Dave’s 3-Word Review
Confusing and Cliche
If there is one category of film that has a repetitive streak, it is typically horror films, or more specifically, paranormal horror films revolving around ghosts. The format is sometimes switched around enough to make it its own thing, but sometimes those efforts take a step too far, and it becomes either over or underwhelming. Late last year, a movie was released that had people mixed in their anticipation for it. Will it be unique or the same thing done a thousand times before? So how well did “The Awakening” do, exactly?
Rebecca Hall stars in this film as Florence Cathart, a woman that has a unique view on the world of the paranormal in the early 1920s. When everyone else is gathered around a table, trying wholeheartedly to speak with the dead to get some kind of second chance to speak to those closest to them, Florence is trying to debunk it. That’s right; she is a professional skeptic, and a pretty good one at that. When a teacher named Robert Mallory (Dominic West) comes to visit her, he asks if she would help solve a case revolving around his school. This school is wrapped in mystery, as it is supposedly haunted. So she conducts her experiments to debunk this theory, until things begin to happen around her that causes her to rethink about her standing in her field.
What is the first thing that comes to mind after that brief synopsis? The story is on par and identical to countless other ghost stories out there. Creepy school, ghost children are always a creepy subject, contorted faces, and the one character that begins sane and ends up losing her marbles. What does make this film interesting, but not original, is her profession in debunking these claims. It has been seen before in such films as “1408” and “Red Lights”, where amazingly smart people investigate supposedly haunted places and events, and debunk them. The problem was those prior films did a remarkable job while this one was hidden under a thick layer of things we have already seen before.
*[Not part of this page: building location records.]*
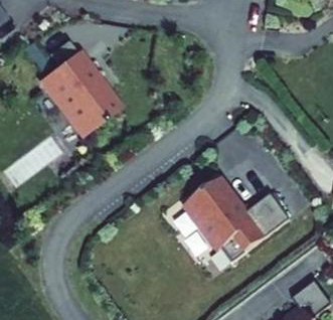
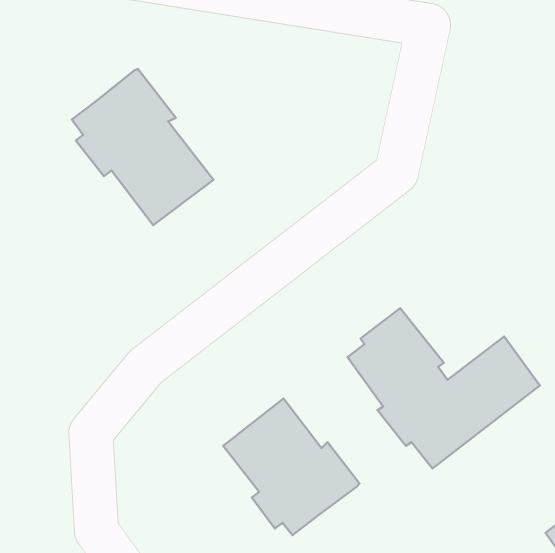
building: none -> [223,398,359,535]

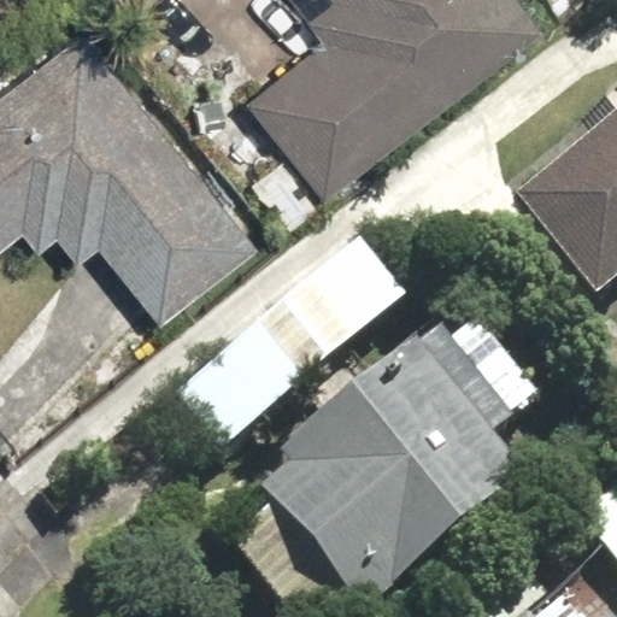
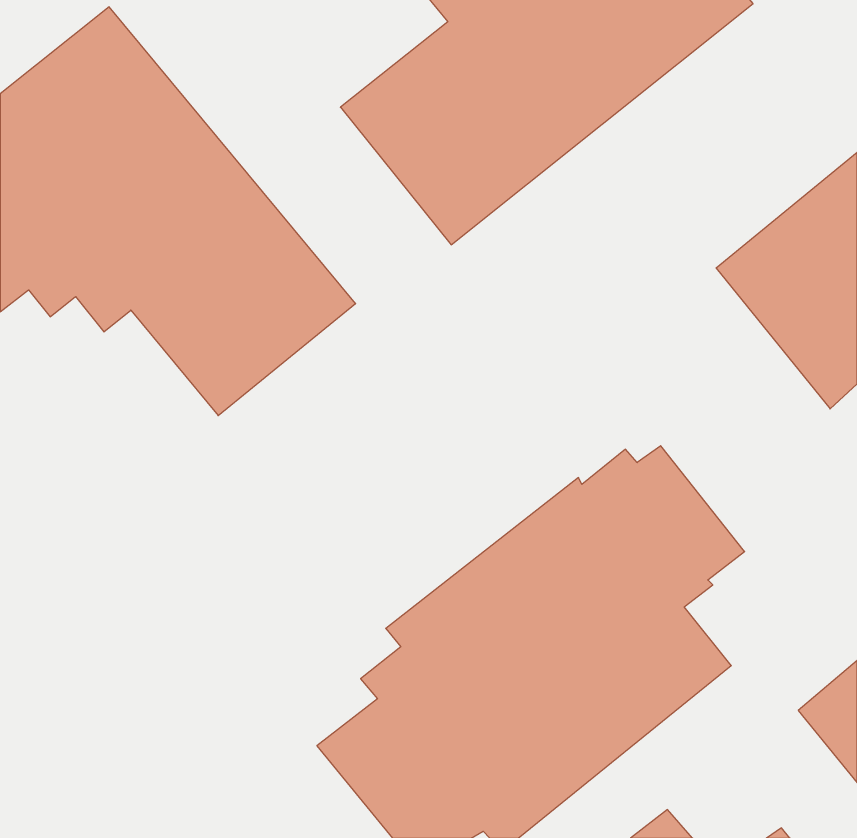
building: [174,242,402,451] -> none

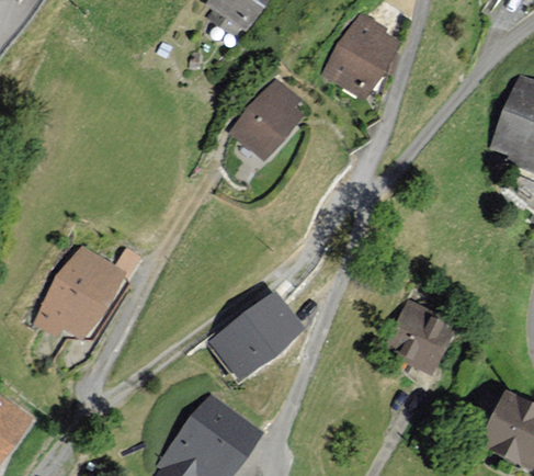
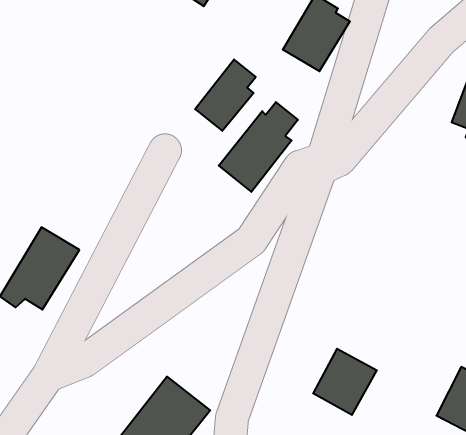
building: none -> [219,102,298,192]
building: [215,295,299,373] -> none
building: [388,303,453,370] -> [313,349,377,415]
When it came to creeps and scares, the movie reveled in it’s nonstop clichés and pop out moments, while it gave off the look of creepy. Think about the olden times, people are starting to seriously think about ghosts, stories are blooming, people are getting scared. It’s all about the suspense and creepiness, which this film didn’t have. Instead it had those pop-out moments while feeling a bit melodramatic or like a soap opera in parts. To be perfectly fair, the acting was good, the scenes were excellently shot, there was good editing and audio abound. However good everything was, it often gets snagged by the story.
You see, horror films like these usually have one of the following, a twist ending, an ending that leaves you thinking, scared, or all of the above. The ending to “The Awakening”, without spoiling you, will have a number of scenes that will just confuse you in more ways than one. Yes, sometimes confusion is healthy and makes a movie stronger, but not in this case. You will either be confused, or say you figured as much, either of which the movie was probably not going for.
Overall, the movie will feel familiar. Why? It is because you have seen it countless times before, and it will intrigue you at first. After being intrigued, you will immediately realize that although there is great shots and great acting, this is still the same thing we’ve seen over and over. It has its moments, but it isn’t anything spectacularly special. This is instead a standard horror film for any horror film enthusiasts that don’t care about all the intricate details that make a movie unique.
“The Awakening” comes to Blu-Ray and DVD on Jan. 29!